The five articles alone reached up to 128,000 doctors and other clinicians who could get medical education credit by reading the reports and taking a quiz...

...Michael Platt, president of DesignWrite, said in an e-mail the articles were scientifically accurate and the doctors had editorial control over the content. UW reviewed and approved the articles for balance and objectivity, he said in an e-mail.

At the time the articles were published, he said, it was not the norm to disclose the names of those who "provided editorial assistance to physicians."

He also said it was an acceptable industry practice to offer a courtesy review to the drug company.

Speroff's defense was, once again, straight out of kindergarten. Although this time, he was acting like the student and not the teacher, saying that everybody is doing it, so why not him?

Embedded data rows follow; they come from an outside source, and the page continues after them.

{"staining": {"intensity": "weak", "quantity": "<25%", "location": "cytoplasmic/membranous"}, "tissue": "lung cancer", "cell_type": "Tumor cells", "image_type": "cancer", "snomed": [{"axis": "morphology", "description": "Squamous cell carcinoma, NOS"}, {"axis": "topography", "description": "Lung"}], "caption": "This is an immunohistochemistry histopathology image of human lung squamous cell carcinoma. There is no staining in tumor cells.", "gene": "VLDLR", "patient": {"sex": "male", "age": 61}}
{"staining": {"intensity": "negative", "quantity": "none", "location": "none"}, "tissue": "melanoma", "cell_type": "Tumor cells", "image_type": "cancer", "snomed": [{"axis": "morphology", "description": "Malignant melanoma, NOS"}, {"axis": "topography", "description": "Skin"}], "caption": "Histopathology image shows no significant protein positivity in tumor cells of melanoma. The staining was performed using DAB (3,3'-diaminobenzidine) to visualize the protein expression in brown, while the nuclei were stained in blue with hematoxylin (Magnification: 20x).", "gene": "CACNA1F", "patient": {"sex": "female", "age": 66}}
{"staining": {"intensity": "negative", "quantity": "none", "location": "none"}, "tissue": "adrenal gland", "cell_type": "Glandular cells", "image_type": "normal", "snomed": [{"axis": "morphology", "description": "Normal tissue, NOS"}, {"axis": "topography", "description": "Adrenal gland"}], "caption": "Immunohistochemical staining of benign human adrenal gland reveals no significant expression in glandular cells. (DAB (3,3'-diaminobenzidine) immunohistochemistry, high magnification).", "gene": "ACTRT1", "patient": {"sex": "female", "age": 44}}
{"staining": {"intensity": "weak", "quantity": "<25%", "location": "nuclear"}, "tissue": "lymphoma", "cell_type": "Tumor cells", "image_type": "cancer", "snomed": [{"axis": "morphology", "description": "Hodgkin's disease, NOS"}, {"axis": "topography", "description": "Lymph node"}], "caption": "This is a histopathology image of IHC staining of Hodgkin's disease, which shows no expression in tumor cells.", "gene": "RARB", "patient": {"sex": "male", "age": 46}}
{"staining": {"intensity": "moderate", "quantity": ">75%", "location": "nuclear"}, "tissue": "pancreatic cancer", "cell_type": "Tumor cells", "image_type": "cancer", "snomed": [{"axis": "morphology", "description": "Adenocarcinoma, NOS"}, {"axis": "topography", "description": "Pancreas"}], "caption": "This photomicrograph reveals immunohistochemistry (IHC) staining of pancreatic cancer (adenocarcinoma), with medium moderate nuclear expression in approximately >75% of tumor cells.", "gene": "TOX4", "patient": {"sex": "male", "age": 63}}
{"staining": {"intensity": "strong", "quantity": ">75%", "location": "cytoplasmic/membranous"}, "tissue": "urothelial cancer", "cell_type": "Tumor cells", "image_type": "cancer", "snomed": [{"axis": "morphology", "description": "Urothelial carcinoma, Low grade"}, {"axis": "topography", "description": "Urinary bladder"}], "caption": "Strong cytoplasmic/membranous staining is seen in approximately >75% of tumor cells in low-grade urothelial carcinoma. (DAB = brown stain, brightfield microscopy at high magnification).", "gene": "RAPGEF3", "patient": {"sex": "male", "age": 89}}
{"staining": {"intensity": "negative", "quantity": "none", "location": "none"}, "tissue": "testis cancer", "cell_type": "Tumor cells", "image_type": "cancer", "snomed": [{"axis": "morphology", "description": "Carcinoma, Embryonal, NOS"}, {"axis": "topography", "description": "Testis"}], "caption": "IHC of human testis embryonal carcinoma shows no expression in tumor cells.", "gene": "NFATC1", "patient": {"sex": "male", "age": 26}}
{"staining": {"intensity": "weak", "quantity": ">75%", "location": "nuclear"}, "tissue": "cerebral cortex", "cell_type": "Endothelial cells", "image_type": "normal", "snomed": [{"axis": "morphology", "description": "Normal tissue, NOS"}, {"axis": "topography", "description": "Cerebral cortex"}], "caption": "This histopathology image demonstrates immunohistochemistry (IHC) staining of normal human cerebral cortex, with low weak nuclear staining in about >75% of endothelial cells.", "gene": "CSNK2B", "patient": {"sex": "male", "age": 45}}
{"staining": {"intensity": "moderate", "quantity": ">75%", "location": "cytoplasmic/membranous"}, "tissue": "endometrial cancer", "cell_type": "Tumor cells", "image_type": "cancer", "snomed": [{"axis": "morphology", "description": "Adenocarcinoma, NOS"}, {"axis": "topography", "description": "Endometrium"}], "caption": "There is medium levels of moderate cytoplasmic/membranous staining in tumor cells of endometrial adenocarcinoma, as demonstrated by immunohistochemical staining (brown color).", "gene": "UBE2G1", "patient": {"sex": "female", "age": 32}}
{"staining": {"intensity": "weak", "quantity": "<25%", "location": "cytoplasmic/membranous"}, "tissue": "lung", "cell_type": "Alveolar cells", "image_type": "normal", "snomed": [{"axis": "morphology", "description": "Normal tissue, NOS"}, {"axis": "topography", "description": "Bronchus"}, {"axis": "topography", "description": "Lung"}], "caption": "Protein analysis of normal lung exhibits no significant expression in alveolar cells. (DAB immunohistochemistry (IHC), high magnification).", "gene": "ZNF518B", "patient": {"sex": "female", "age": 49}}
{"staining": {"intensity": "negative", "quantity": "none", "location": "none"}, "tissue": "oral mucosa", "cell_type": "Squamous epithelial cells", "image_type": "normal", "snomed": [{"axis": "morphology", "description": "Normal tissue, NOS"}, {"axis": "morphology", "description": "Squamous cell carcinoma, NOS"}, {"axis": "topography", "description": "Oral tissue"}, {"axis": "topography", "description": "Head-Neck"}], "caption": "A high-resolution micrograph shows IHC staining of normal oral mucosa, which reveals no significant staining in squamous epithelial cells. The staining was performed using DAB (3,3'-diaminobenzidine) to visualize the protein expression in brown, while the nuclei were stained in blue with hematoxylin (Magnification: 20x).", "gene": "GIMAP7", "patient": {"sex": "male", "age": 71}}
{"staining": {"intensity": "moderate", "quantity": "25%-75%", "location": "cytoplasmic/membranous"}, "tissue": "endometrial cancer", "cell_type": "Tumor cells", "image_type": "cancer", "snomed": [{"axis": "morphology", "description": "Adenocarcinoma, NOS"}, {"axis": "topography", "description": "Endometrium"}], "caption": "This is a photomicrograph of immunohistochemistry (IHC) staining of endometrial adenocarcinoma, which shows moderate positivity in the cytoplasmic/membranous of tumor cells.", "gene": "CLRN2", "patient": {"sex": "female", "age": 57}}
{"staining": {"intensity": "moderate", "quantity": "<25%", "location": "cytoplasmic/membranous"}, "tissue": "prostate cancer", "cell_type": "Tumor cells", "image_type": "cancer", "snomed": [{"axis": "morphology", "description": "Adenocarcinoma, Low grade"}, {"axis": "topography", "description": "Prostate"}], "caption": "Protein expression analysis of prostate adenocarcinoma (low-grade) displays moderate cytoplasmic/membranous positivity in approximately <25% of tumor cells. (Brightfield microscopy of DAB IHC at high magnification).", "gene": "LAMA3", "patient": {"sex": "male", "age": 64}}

Why is it when these researchers are caught with a drug company's hand playing them like a puppet, they pull the "standard practice" line? Standard for whom? Certainly not for the patients taking the pills and presumably not for the journal editors accepting the articles for publication. Perhaps this is something Sen. Charles Grassley, R-Iowa, should ask in a hearing. Speroff told the Journal Sentinel he had nothing to apologize for:

"There is nothing dishonest about it."

I tend to agree with Dr. James Stein, a University of Wisconsin cardiologist who told the Journal Sentinel he had turned down two offers in the previous week to sign ghostwritten articles for drug companies. Why not do it if everybody else is?

"Frankly, it's plagiarism ... If an undergraduate did this, he would be expelled."